Periodontal maintenance consists of periodic removal of bacterial plaque and calculus from both above and beneath the gum line in patients who have undergone treatment for periodontal disease (periodontitis). It is usually performed on a two to four-month interval so that removal of bacterial colonies can be completed before they become sizable and aggressive enough to cause more damage to the patient’s periodontal tissues (gums and bone).
The interval varies according to the severity of a patient’s periodontal condition, and their ability to perform appropriate oral hygiene to manage the disease. Your dentist and dental hygienist are the most qualified individuals to counsel you on an appropriate periodontal maintenance interval.
Localized scaling and root planing may be necessary to control areas of active inflammation, but periodontal maintenance does not generally include performance of scaling and root planing throughout the mouth.
Periodontitis is not curable, but is treatable, and with active management may be controlled indefinitely. Once there has been damage to the gum tissues and tooth supporting (alveolar) bone from periodontal bacteria, periodontitis must be actively managed by dental professionals to avoid progression of the disease, and loss of the teeth.
Periodontal maintenance includes localized, non-surgical procedures necessary to keep the disease under control. Although treatment with locally applied antibiotics may be recommended in conjunction with periodontal maintenance, the cost of those medications is generally not included in periodontal maintenance procedures.
The process of Periodontal Maintenance
Periodontal maintenance involves cleaning the teeth with specialized instruments called “curettes”, as well as ultrasonic or piezoelectric mechanical cleaning instruments. Generally, it is not necessary to use local anesthetic for maintenance procedures, unless the teeth are particularly sensitive.
The patient’s health history is reviewed, so that factors affecting periodontal health can be monitored and addressed.
If areas of localized inflammation are noted, localized scaling and root planing and/or treatment with locally applied antibiotics may be necessary.

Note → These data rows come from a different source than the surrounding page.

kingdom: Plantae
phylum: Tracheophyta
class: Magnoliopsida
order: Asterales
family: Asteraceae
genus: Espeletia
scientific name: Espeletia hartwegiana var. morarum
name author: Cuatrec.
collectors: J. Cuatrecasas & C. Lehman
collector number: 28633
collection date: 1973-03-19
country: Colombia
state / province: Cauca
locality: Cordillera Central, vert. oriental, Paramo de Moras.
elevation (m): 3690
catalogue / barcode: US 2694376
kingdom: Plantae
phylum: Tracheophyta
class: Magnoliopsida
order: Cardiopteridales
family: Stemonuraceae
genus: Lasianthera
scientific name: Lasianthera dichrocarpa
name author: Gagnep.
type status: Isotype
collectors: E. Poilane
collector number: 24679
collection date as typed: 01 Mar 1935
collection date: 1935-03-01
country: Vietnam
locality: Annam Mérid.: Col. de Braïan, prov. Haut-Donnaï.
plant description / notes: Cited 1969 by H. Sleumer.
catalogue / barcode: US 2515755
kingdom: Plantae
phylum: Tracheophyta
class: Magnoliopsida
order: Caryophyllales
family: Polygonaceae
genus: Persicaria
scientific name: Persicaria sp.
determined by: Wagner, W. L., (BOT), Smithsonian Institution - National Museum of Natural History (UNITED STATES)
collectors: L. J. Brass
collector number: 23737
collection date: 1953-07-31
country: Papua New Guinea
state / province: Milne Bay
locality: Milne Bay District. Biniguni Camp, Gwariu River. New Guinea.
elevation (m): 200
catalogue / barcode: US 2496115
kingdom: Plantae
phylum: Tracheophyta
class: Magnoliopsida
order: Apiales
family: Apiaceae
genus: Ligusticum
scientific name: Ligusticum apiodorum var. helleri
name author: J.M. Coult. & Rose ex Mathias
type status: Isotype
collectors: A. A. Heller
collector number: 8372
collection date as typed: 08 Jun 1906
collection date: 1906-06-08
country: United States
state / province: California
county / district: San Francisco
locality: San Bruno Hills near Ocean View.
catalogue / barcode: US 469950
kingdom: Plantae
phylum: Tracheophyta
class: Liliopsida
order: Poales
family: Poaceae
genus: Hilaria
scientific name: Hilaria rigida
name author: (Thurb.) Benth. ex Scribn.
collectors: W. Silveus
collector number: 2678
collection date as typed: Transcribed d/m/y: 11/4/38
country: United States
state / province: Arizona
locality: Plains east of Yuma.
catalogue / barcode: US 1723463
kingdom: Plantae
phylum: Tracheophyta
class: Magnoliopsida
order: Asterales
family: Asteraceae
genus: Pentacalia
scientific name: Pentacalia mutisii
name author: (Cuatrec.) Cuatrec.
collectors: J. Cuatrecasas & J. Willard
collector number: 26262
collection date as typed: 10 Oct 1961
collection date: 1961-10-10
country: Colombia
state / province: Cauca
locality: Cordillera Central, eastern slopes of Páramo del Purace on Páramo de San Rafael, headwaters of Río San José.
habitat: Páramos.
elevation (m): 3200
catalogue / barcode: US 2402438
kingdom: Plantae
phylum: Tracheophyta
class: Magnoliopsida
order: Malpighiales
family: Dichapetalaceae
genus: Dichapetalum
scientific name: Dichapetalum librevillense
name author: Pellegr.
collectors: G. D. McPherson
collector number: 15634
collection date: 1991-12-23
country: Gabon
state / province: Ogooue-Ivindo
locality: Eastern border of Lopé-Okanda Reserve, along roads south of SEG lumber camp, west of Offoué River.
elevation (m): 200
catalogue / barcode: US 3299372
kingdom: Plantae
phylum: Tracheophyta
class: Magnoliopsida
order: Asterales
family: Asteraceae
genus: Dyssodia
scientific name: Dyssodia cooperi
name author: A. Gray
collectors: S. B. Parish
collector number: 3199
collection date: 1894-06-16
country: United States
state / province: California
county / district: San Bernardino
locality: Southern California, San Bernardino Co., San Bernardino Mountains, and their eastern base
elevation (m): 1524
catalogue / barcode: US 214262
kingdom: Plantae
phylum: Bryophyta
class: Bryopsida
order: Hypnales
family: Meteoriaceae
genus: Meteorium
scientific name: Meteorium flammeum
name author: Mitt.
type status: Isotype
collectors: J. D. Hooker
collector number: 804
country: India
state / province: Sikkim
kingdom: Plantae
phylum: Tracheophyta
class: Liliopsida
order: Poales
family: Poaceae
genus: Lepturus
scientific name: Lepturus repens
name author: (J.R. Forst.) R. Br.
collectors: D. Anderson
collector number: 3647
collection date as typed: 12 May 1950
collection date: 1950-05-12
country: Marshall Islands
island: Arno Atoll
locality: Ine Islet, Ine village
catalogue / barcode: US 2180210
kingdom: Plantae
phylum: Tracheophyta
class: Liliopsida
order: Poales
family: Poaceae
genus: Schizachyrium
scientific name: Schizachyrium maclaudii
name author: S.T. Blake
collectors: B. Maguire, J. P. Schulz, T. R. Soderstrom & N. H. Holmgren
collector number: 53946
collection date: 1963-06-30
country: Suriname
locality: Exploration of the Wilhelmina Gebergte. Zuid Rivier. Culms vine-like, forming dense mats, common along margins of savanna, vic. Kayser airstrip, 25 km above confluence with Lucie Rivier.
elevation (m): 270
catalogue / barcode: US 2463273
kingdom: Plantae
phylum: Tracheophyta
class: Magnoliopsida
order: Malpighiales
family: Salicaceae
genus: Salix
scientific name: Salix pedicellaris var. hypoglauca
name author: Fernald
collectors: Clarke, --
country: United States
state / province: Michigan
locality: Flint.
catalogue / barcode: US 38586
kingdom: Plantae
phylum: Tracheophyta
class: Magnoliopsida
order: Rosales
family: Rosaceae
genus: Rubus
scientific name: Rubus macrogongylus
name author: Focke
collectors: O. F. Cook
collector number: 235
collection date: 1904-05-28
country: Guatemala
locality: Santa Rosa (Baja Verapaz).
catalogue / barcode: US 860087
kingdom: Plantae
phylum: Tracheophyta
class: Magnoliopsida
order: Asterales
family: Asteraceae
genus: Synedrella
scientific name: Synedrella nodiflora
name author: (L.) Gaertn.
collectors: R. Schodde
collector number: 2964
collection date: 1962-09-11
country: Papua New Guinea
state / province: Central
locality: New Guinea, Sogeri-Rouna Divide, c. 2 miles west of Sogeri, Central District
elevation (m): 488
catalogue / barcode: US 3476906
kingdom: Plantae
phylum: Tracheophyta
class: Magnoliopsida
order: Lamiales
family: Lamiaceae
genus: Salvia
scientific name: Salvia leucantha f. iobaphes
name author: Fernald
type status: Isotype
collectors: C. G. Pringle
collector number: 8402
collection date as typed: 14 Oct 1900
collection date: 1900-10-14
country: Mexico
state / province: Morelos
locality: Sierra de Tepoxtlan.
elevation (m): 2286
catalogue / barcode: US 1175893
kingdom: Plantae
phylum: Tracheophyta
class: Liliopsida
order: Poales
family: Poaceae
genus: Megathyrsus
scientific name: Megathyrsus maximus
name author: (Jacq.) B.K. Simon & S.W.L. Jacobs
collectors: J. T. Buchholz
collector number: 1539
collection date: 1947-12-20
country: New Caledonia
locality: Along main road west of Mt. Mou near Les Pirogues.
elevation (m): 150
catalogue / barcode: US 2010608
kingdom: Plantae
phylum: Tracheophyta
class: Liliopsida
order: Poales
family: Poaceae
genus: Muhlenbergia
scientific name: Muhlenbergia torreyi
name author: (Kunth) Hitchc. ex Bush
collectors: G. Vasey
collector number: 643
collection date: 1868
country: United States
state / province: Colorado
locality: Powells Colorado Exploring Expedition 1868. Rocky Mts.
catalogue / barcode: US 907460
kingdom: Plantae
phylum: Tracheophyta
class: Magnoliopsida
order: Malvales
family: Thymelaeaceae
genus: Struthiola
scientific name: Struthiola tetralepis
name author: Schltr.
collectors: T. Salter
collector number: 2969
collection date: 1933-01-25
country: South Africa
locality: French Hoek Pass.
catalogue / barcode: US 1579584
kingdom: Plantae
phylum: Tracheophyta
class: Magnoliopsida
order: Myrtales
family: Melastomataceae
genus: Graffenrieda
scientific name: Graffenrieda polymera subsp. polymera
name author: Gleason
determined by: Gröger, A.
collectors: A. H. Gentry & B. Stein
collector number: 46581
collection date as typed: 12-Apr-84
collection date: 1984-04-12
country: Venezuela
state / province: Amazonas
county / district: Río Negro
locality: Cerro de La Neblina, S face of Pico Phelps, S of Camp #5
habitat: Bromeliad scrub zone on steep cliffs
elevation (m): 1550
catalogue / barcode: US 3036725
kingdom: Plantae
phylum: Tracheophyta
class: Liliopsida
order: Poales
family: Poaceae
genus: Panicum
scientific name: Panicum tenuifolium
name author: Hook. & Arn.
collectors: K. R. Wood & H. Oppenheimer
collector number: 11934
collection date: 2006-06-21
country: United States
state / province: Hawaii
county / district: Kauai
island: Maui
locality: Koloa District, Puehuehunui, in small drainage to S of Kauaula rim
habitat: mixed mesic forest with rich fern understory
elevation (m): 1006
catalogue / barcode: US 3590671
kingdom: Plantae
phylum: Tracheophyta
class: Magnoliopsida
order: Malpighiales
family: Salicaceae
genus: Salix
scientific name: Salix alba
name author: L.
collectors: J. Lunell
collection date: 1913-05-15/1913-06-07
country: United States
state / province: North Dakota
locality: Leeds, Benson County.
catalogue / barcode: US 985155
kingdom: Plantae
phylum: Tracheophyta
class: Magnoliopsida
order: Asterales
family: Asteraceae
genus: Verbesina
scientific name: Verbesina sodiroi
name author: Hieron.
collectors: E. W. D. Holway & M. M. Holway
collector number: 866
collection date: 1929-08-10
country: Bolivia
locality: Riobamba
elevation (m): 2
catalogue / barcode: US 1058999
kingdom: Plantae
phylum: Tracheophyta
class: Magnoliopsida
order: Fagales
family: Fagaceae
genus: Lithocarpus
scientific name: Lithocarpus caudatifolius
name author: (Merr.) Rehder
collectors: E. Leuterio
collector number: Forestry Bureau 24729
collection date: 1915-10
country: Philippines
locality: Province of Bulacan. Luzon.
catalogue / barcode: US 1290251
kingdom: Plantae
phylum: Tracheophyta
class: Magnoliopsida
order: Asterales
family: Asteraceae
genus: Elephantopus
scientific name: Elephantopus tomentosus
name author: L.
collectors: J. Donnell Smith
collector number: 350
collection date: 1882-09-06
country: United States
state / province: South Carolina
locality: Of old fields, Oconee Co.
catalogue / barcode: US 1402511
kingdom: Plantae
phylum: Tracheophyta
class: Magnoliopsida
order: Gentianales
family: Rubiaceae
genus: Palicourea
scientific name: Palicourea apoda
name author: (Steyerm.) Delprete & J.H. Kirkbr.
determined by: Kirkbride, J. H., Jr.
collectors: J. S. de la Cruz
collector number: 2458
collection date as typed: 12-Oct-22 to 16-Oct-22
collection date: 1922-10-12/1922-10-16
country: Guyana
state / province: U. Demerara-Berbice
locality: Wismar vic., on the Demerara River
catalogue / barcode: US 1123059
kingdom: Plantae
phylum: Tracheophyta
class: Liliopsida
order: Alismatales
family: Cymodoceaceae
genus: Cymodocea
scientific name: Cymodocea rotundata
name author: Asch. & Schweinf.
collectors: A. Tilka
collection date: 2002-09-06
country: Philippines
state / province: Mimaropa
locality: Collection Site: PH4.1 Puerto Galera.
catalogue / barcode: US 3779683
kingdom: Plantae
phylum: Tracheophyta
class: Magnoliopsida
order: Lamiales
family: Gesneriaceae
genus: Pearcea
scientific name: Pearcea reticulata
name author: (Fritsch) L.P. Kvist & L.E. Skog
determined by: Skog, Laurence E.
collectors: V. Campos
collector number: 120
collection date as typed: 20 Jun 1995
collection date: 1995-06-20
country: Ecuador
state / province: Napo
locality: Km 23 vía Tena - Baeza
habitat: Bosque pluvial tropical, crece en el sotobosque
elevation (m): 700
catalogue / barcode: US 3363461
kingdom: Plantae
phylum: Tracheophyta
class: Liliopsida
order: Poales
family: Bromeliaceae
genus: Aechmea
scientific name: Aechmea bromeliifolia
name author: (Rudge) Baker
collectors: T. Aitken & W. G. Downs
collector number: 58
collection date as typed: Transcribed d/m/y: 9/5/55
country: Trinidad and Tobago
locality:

Specific oral hygiene instructions may be given to help the patient understand how best to manage areas of their dentition which may be difficult to manage or tend to remain inflamed.
Use of lasers may play a role in maintenance of periodontal health, based on positive individual reports from dentists using those devices within their own practices. However, randomized, double-blind, multicenter studies evaluating the effectiveness of lasers for periodontal treatment have not been done. With such scientific evidence lacking, the American Academy of Periodontology and the American Dental Association have failed to endorse lasers as a superior means of establishing or maintaining periodontal health.